Disused railway station in Ampthill, Bedfordshire

Ampthill railway station was built over 1 mi from the historic market town of Ampthill in the English county of Bedfordshire by the Midland Railway in 1868 on its extension to St. Pancras.

==History==
Opened by the Midland Railway, it became part of the London, Midland and Scottish Railway during the Grouping of 1923. After passing on to the London Midland Region of British Railways upon nationalisation in 1948, it was then closed by the British Transport Commission.

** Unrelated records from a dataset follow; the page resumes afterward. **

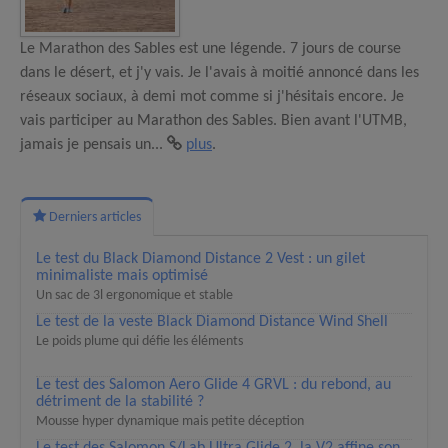
Le Marathon des Sables est une légende. 7 jours de course
dans le désert, et j'y vais. Je l'avais à moitié annoncé dans les
réseaux sociaux, à demi mot comme si j'hésitais encore. Je
vais participer au Marathon des Sables. Bien avant l'UTMB,
jamais je pensais un...
plus
.
Derniers articles
Le test du Black Diamond Distance 2 Vest : un gilet
minimaliste mais optimisé
Un sac de 3l ergonomique et stable
Le test de la veste Black Diamond Distance Wind Shell
Le poids plume qui défie les éléments
Le test des Salomon Aero Glide 4 GRVL : du rebond, au
détriment de la stabilité ?
Mousse hyper dynamique mais petite déception
Le test des Salomon S/Lab Ultra Glide 2, la V2 affine son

At the time it was built there were no coaching connections by road, so for a number of years the station was particularly beneficial in providing an outlet for the trade in straw hats, Ampthill's speciality being the "Narrow Improved" version. The station closed in 1959 and the inhabitants were advised to use the "excellent alternative bus service."

About half a mile north of the station is Ampthill Tunnel, increased to two bores when the line was upgraded to four tracks in 1891.

===Stationmasters===

- James W Yaxley 1870 - 1875
- F. Tomblin 1875 - 1880
- John William Brookes 1880 - 1882
- Joseph Minney 1882 - 1898
- George Bailey 1898 - 1908
- Robert Henry Turner 1908 - ca. 1914
- O.P. Pitman ca. 1931 - 1937
- H.R. Ross until 1947
- W.T. Abrahams 1949–1953

| Preceding station | Historical railways |  |  | Following station |
|---|---|---|---|---|
| Bedford Midland Line and station open |  | Midland Railway Midland Main Line |  | Flitwick Line and station open |

==Present and future==
Trains on the Midland Main Line, electrified through the former station, still pass the site.

The area in which Ampthill station was situated is still visible today due to the widening of tracks where the now long gone platforms used to be.

The Bedfordshire Railway & Transport Association is campaigning for the reopening of a station at Ampthill.